===== Data excerpts

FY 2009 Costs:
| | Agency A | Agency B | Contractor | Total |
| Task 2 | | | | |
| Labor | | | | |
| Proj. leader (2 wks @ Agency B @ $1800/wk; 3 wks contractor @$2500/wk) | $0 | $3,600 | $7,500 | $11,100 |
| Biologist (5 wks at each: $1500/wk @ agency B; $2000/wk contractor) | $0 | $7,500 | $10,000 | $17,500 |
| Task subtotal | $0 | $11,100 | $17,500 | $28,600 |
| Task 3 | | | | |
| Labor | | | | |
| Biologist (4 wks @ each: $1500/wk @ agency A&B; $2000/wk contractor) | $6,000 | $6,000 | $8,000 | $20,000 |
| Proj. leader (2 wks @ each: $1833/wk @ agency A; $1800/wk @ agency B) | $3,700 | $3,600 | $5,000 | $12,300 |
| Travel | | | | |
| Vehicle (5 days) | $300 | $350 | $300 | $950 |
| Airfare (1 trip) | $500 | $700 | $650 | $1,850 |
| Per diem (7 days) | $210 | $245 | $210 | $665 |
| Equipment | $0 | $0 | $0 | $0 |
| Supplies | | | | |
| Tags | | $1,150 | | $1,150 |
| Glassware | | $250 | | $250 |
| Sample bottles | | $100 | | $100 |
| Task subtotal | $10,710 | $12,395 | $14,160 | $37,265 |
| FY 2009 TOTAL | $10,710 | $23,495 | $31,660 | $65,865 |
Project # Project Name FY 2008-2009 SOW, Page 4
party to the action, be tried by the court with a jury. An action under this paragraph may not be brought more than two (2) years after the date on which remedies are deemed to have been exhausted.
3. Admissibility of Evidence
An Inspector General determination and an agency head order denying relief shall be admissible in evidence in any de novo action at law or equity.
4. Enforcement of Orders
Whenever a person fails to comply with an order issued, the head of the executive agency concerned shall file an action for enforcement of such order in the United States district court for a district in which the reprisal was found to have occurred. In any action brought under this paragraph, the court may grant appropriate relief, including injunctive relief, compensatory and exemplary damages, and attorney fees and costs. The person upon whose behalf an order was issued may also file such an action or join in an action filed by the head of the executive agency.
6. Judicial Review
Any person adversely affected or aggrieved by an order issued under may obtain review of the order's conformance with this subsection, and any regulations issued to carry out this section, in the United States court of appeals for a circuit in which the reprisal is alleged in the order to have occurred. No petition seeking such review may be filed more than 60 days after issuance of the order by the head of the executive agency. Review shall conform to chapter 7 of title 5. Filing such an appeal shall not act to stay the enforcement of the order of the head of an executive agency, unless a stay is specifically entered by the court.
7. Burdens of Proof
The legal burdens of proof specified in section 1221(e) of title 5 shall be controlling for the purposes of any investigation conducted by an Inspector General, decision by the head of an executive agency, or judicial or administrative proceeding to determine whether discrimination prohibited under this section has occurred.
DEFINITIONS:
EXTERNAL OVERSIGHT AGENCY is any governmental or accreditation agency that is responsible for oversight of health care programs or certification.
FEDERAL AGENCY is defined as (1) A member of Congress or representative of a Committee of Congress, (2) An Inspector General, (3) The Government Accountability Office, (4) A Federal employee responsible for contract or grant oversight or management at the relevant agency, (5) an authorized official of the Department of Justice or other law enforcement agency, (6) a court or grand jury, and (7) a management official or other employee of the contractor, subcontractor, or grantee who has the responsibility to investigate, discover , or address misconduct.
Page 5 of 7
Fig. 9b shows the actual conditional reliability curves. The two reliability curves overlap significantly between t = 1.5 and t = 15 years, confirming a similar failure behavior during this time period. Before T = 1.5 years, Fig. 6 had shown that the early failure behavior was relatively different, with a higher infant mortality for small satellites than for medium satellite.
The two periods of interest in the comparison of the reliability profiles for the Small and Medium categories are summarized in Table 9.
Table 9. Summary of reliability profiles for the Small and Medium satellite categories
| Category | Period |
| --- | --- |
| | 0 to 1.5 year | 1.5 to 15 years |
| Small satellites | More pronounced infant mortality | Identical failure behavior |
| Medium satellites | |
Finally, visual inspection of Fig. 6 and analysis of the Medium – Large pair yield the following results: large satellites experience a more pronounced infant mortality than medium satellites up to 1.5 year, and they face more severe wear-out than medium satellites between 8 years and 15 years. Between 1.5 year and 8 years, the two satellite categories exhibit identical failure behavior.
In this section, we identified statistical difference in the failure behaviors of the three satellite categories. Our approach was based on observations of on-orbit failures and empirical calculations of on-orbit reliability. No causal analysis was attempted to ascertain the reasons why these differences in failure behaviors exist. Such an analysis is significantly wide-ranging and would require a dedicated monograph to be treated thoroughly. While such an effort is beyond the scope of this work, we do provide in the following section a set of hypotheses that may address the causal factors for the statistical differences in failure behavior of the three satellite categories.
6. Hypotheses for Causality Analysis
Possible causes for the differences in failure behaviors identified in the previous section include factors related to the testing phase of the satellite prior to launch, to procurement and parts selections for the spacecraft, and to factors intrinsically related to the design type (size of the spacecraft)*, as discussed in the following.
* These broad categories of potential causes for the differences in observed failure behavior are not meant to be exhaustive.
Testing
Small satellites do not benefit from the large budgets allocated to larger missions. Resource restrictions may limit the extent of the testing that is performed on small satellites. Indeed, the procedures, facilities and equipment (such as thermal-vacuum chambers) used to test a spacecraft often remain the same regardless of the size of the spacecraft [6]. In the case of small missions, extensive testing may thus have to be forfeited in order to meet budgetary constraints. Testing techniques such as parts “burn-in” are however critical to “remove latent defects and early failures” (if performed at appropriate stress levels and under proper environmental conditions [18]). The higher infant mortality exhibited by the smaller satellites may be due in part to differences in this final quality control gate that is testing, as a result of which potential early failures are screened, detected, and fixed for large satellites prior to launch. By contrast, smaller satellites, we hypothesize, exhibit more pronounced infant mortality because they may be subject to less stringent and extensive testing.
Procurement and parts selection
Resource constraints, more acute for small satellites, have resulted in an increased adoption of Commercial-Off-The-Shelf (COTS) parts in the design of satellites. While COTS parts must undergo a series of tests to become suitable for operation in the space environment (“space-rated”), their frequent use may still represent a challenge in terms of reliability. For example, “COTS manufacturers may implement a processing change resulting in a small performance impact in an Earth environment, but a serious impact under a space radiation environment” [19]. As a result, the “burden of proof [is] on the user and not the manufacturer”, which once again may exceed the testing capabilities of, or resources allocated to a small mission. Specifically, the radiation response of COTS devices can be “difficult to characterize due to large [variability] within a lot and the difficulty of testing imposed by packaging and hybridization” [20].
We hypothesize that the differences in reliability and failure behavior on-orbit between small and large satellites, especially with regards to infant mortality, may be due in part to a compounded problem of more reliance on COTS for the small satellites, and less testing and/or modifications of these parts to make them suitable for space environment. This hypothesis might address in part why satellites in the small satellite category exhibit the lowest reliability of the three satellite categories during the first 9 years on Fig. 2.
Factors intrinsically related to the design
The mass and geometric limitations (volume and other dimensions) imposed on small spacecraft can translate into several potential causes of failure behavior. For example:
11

==========

*Aim of the task*
All the lines above should come back exactly as written.

*Solution for this task*
FY 2009 Costs:
| | Agency A | Agency B | Contractor | Total |
| Task 2 | | | | |
| Labor | | | | |
| Proj. leader (2 wks @ Agency B @ $1800/wk; 3 wks contractor @$2500/wk) | $0 | $3,600 | $7,500 | $11,100 |
| Biologist (5 wks at each: $1500/wk @ agency B; $2000/wk contractor) | $0 | $7,500 | $10,000 | $17,500 |
| Task subtotal | $0 | $11,100 | $17,500 | $28,600 |
| Task 3 | | | | |
| Labor | | | | |
| Biologist (4 wks @ each: $1500/wk @ agency A&B; $2000/wk contractor) | $6,000 | $6,000 | $8,000 | $20,000 |
| Proj. leader (2 wks @ each: $1833/wk @ agency A; $1800/wk @ agency B) | $3,700 | $3,600 | $5,000 | $12,300 |
| Travel | | | | |
| Vehicle (5 days) | $300 | $350 | $300 | $950 |
| Airfare (1 trip) | $500 | $700 | $650 | $1,850 |
| Per diem (7 days) | $210 | $245 | $210 | $665 |
| Equipment | $0 | $0 | $0 | $0 |
| Supplies | | | | |
| Tags | | $1,150 | | $1,150 |
| Glassware | | $250 | | $250 |
| Sample bottles | | $100 | | $100 |
| Task subtotal | $10,710 | $12,395 | $14,160 | $37,265 |
| FY 2009 TOTAL | $10,710 | $23,495 | $31,660 | $65,865 |
Project # Project Name FY 2008-2009 SOW, Page 4
party to the action, be tried by the court with a jury. An action under this paragraph may not be brought more than two (2) years after the date on which remedies are deemed to have been exhausted.
3. Admissibility of Evidence
An Inspector General determination and an agency head order denying relief shall be admissible in evidence in any de novo action at law or equity.
4. Enforcement of Orders
Whenever a person fails to comply with an order issued, the head of the executive agency concerned shall file an action for enforcement of such order in the United States district court for a district in which the reprisal was found to have occurred. In any action brought under this paragraph, the court may grant appropriate relief, including injunctive relief, compensatory and exemplary damages, and attorney fees and costs. The person upon whose behalf an order was issued may also file such an action or join in an action filed by the head of the executive agency.
6. Judicial Review
Any person adversely affected or aggrieved by an order issued under may obtain review of the order's conformance with this subsection, and any regulations issued to carry out this section, in the United States court of appeals for a circuit in which the reprisal is alleged in the order to have occurred. No petition seeking such review may be filed more than 60 days after issuance of the order by the head of the executive agency. Review shall conform to chapter 7 of title 5. Filing such an appeal shall not act to stay the enforcement of the order of the head of an executive agency, unless a stay is specifically entered by the court.
7. Burdens of Proof
The legal burdens of proof specified in section 1221(e) of title 5 shall be controlling for the purposes of any investigation conducted by an Inspector General, decision by the head of an executive agency, or judicial or administrative proceeding to determine whether discrimination prohibited under this section has occurred.
DEFINITIONS:
EXTERNAL OVERSIGHT AGENCY is any governmental or accreditation agency that is responsible for oversight of health care programs or certification.
FEDERAL AGENCY is defined as (1) A member of Congress or representative of a Committee of Congress, (2) An Inspector General, (3) The Government Accountability Office, (4) A Federal employee responsible for contract or grant oversight or management at the relevant agency, (5) an authorized official of the Department of Justice or other law enforcement agency, (6) a court or grand jury, and (7) a management official or other employee of the contractor, subcontractor, or grantee who has the responsibility to investigate, discover , or address misconduct.
Page 5 of 7
Fig. 9b shows the actual conditional reliability curves. The two reliability curves overlap significantly between t = 1.5 and t = 15 years, confirming a similar failure behavior during this time period. Before T = 1.5 years, Fig. 6 had shown that the early failure behavior was relatively different, with a higher infant mortality for small satellites than for medium satellite.
The two periods of interest in the comparison of the reliability profiles for the Small and Medium categories are summarized in Table 9.
Table 9. Summary of reliability profiles for the Small and Medium satellite categories
| Category | Period |
| --- | --- |
| | 0 to 1.5 year | 1.5 to 15 years |
| Small satellites | More pronounced infant mortality | Identical failure behavior |
| Medium satellites | |
Finally, visual inspection of Fig. 6 and analysis of the Medium – Large pair yield the following results: large satellites experience a more pronounced infant mortality than medium satellites up to 1.5 year, and they face more severe wear-out than medium satellites between 8 years and 15 years. Between 1.5 year and 8 years, the two satellite categories exhibit identical failure behavior.
In this section, we identified statistical difference in the failure behaviors of the three satellite categories. Our approach was based on observations of on-orbit failures and empirical calculations of on-orbit reliability. No causal analysis was attempted to ascertain the reasons why these differences in failure behaviors exist. Such an analysis is significantly wide-ranging and would require a dedicated monograph to be treated thoroughly. While such an effort is beyond the scope of this work, we do provide in the following section a set of hypotheses that may address the causal factors for the statistical differences in failure behavior of the three satellite categories.
6. Hypotheses for Causality Analysis
Possible causes for the differences in failure behaviors identified in the previous section include factors related to the testing phase of the satellite prior to launch, to procurement and parts selections for the spacecraft, and to factors intrinsically related to the design type (size of the spacecraft)*, as discussed in the following.
* These broad categories of potential causes for the differences in observed failure behavior are not meant to be exhaustive.
Testing
Small satellites do not benefit from the large budgets allocated to larger missions. Resource restrictions may limit the extent of the testing that is performed on small satellites. Indeed, the procedures, facilities and equipment (such as thermal-vacuum chambers) used to test a spacecraft often remain the same regardless of the size of the spacecraft [6]. In the case of small missions, extensive testing may thus have to be forfeited in order to meet budgetary constraints. Testing techniques such as parts “burn-in” are however critical to “remove latent defects and early failures” (if performed at appropriate stress levels and under proper environmental conditions [18]). The higher infant mortality exhibited by the smaller satellites may be due in part to differences in this final quality control gate that is testing, as a result of which potential early failures are screened, detected, and fixed for large satellites prior to launch. By contrast, smaller satellites, we hypothesize, exhibit more pronounced infant mortality because they may be subject to less stringent and extensive testing.
Procurement and parts selection
Resource constraints, more acute for small satellites, have resulted in an increased adoption of Commercial-Off-The-Shelf (COTS) parts in the design of satellites. While COTS parts must undergo a series of tests to become suitable for operation in the space environment (“space-rated”), their frequent use may still represent a challenge in terms of reliability. For example, “COTS manufacturers may implement a processing change resulting in a small performance impact in an Earth environment, but a serious impact under a space radiation environment” [19]. As a result, the “burden of proof [is] on the user and not the manufacturer”, which once again may exceed the testing capabilities of, or resources allocated to a small mission. Specifically, the radiation response of COTS devices can be “difficult to characterize due to large [variability] within a lot and the difficulty of testing imposed by packaging and hybridization” [20].
We hypothesize that the differences in reliability and failure behavior on-orbit between small and large satellites, especially with regards to infant mortality, may be due in part to a compounded problem of more reliance on COTS for the small satellites, and less testing and/or modifications of these parts to make them suitable for space environment. This hypothesis might address in part why satellites in the small satellite category exhibit the lowest reliability of the three satellite categories during the first 9 years on Fig. 2.
Factors intrinsically related to the design
The mass and geometric limitations (volume and other dimensions) imposed on small spacecraft can translate into several potential causes of failure behavior. For example:
11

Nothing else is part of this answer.